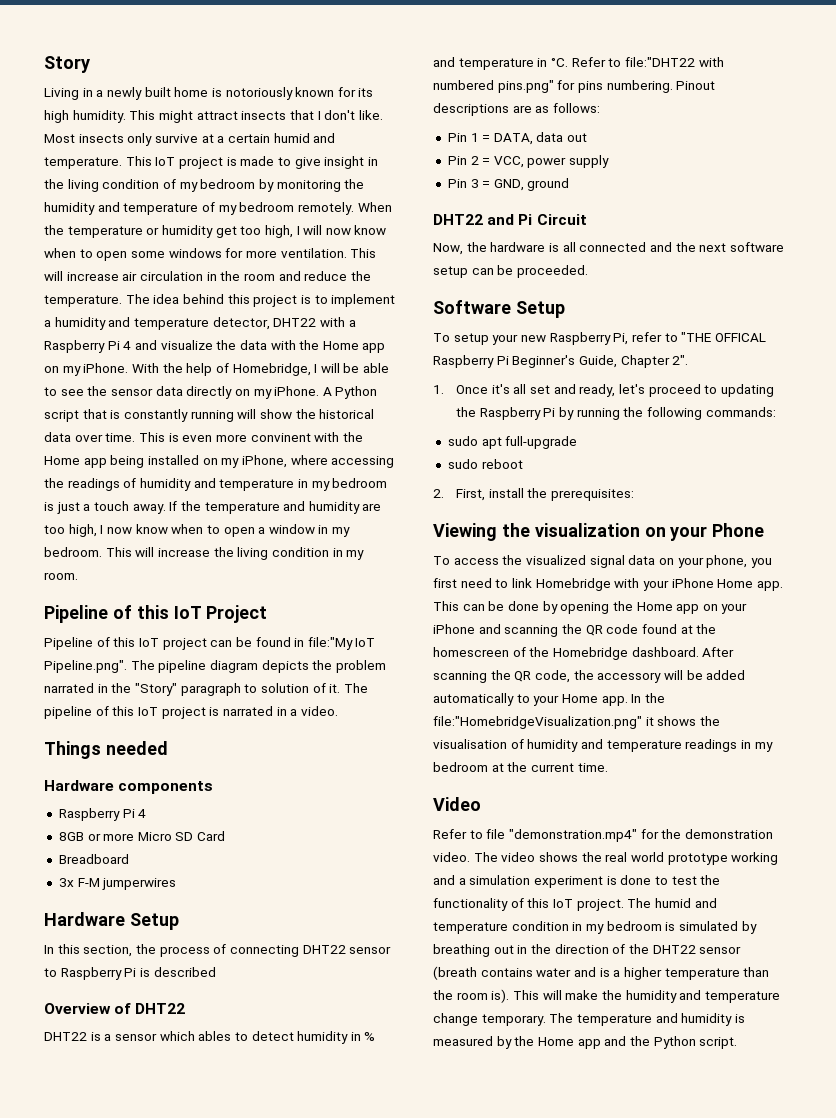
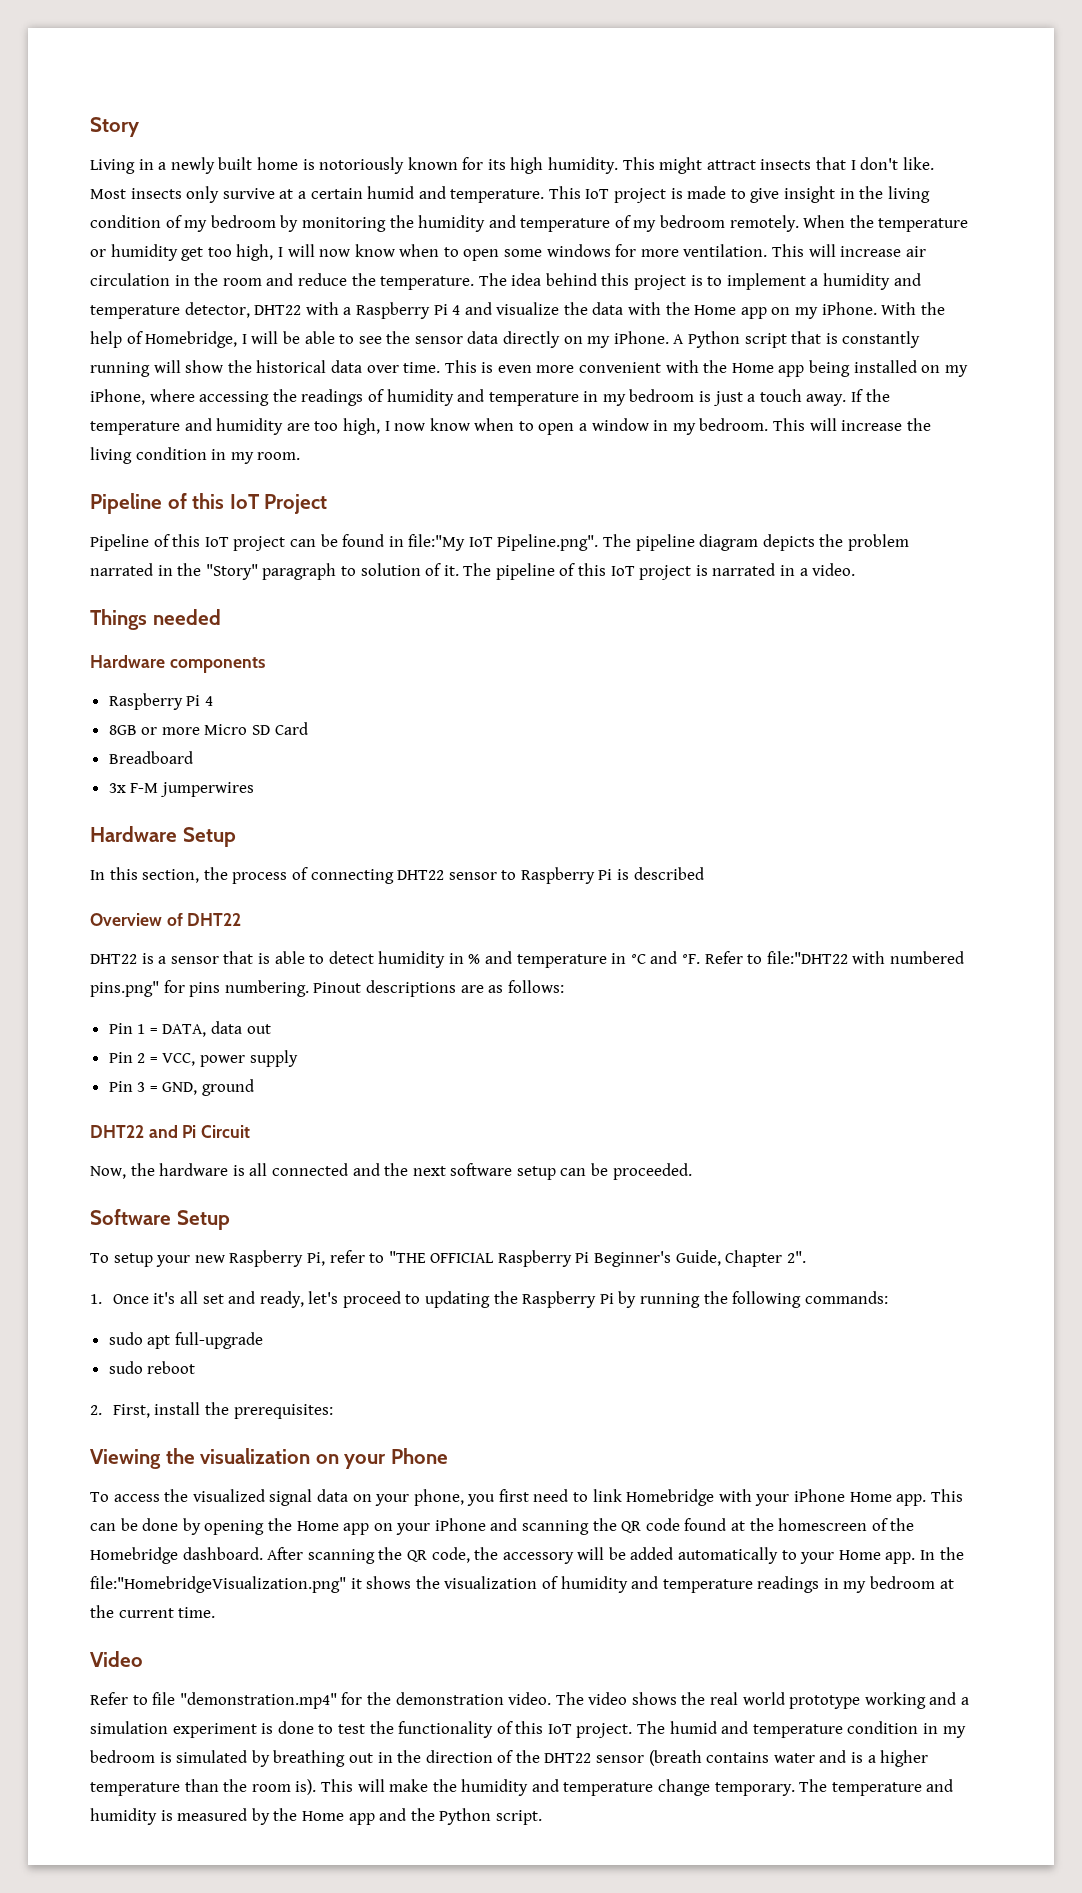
[250,433,311,442] convinent -> [579,362,662,373] convenient
[159,1031,232,1041] which ables -> [223,951,305,964] that is able
[550,58,568,67] °C. -> [630,951,701,964] °C and °F.
[714,333,766,342] OFFICAL -> [430,1253,495,1263] OFFICIAL
[433,739,507,749] visualisation -> [444,1576,538,1589] visualization

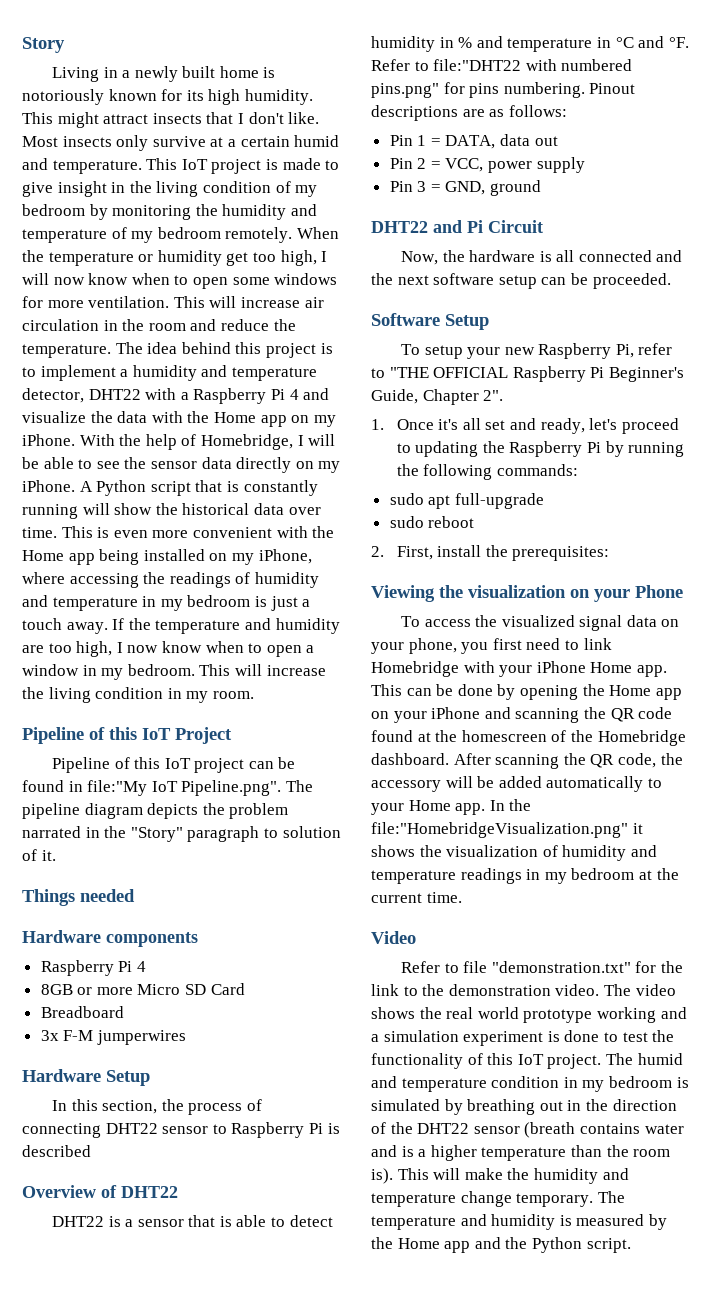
[463,563,856,580] The pipeline of this IoT project is narrated in a video. -> (56, 855) none
[179,1692,337,1709] "demonstration.mp4" -> [491,961,631,973] "demonstration.txt"
(391, 1698) none -> [371,984,445,996] link to the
# # # # # # #
TRY IT: Return the material as it stands. Leave out the pictures.

RESPONSE TO THIS TASK:
[250,433,311,442] convinent -> [579,362,662,373] convenient
[159,1031,232,1041] which ables -> [223,951,305,964] that is able
[550,58,568,67] °C. -> [630,951,701,964] °C and °F.
[714,333,766,342] OFFICAL -> [430,1253,495,1263] OFFICIAL
[433,739,507,749] visualisation -> [444,1576,538,1589] visualization

[463,563,856,580] The pipeline of this IoT project is narrated in a video. -> (56, 855) none
[179,1692,337,1709] "demonstration.mp4" -> [491,961,631,973] "demonstration.txt"
(391, 1698) none -> [371,984,445,996] link to the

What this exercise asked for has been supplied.